One type of competitive advantage is a cost advantage — namely, a company that operates more efficiently than its competitors. The other major category of competitive advantage is a quality advantage. If a product is truly better, or even thought to be superior, consumers will pay more for it.

Finding a company with a competitive advantage is not enough, however. You must also determine that its advantage is sustainable. If the company has a lower cost structure, is there a way that its competitors can catch up? If the company has a superior product, can the product be duplicated?

5. Cash Is King

Once you’ve narrowed your list of possible purchases to those few with competitive advantage, give some thought to what their stocks are worth. For this, your focus should be on cash flow, not on reported earnings.

The earnings that a company reports each quarter are precise — they’re just not terribly accurate. These earnings are determined by accounting rules, some of which don’t reflect reality and others of which get twisted to reflect a false reality.

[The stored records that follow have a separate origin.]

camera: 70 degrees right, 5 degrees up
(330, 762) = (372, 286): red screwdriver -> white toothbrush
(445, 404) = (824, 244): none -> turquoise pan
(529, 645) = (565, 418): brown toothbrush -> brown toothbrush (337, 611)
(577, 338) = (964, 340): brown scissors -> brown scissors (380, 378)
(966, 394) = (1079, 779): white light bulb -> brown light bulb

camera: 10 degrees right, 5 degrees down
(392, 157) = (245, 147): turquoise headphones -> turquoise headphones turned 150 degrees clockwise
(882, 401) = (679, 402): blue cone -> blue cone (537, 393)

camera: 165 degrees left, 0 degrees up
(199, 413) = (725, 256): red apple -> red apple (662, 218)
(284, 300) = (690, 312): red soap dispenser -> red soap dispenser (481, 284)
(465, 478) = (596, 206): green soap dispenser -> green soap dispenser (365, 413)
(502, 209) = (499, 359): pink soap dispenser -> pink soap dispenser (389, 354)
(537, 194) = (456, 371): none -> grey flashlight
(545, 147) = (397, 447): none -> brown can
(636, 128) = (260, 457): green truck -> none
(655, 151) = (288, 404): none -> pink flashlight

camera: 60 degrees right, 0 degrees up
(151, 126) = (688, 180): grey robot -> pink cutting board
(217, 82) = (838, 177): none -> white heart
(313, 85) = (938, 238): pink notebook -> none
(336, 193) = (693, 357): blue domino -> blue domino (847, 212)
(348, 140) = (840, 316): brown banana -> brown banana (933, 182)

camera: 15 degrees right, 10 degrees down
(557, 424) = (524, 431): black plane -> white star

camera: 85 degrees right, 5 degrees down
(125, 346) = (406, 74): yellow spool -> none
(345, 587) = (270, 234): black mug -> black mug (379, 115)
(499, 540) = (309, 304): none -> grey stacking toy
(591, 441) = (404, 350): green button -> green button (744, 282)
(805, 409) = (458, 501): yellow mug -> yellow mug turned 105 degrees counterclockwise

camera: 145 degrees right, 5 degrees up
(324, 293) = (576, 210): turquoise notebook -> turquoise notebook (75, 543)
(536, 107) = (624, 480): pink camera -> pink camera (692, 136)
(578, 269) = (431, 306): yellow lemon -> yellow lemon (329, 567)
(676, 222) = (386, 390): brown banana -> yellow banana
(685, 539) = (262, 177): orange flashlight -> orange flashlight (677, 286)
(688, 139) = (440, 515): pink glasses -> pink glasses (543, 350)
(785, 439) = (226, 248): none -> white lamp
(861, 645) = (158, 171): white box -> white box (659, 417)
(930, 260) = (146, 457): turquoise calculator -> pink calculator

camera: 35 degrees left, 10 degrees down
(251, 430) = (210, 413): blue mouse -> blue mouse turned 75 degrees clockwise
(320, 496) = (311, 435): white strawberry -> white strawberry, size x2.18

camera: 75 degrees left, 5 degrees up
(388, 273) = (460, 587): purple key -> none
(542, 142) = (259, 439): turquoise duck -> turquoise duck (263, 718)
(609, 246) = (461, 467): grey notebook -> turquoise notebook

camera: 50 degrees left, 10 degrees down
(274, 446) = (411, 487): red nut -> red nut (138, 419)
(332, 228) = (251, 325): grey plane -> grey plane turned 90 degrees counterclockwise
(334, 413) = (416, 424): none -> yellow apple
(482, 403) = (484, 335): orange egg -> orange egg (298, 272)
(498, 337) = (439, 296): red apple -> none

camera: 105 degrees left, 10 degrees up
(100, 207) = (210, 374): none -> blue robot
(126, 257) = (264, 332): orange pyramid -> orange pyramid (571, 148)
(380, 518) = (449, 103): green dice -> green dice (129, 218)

Reported earnings can be useful to an investor, but what really matters is cash. When you buy a stock, you put up cash. In exchange, for as long as you hold that stock, you own a piece of a company’s future. You have a claim on a stream of future cash earned by that company. The challenge is in making a reasonable estimate of how significant that cash flow will be.

When you analyze financial statements, pay particular attention to the Statement of Cash Flows in a company’s annual filing (known as the 10-K), which reviews results for the prior three years. Look at the “net cash provided by operating activities” and subtract the “capital expenditures” (sometimes called the “expenditures for property, plant and equipment”). This is a company’s free cash flow, which will give you a pretty good idea of a company’s financial success. If nothing else, you want to make certain that the free cash flow has been positive over the past three years.

6. Be Contrarian

The goal is to find stocks that are out of favor. At any given time, stock prices are driven by fear and greed, and both emotions tend to the extreme. When people are most afraid the greatest opportunities make themselves available.

To help identify a potentially good investment, look up a stock quote at a web site, then click on “Analyst Ratings”  to see how many  analysts are recommending that stock.

As a practical matter, look for stocks where the “Strong Buys” are fewer than the “Holds.” These are the stocks that are more likely to be underpriced and more likely to surprise on the upside.

7. Have the Courage of Your Convictions

For most people, this is easier said than done. But as a true investor, you have two advantages. First, by focusing on great companies, you can have confidence when the news is anything but reassuring. You can give these companies the benefit of the doubt.

Second, if you invest a certain amount every quarter or every year (known as dollar cost averaging), you will automatically be buying more shares when stock prices are low and fewer when prices are high.

Decide how much of your savings you want to invest in stocks and how much you are comfortable adding each year.

Will Rogers wasn’t too far off the mark," You should buy good-quality stocks, and hold them. And if they don’t go up, be ready to buy more."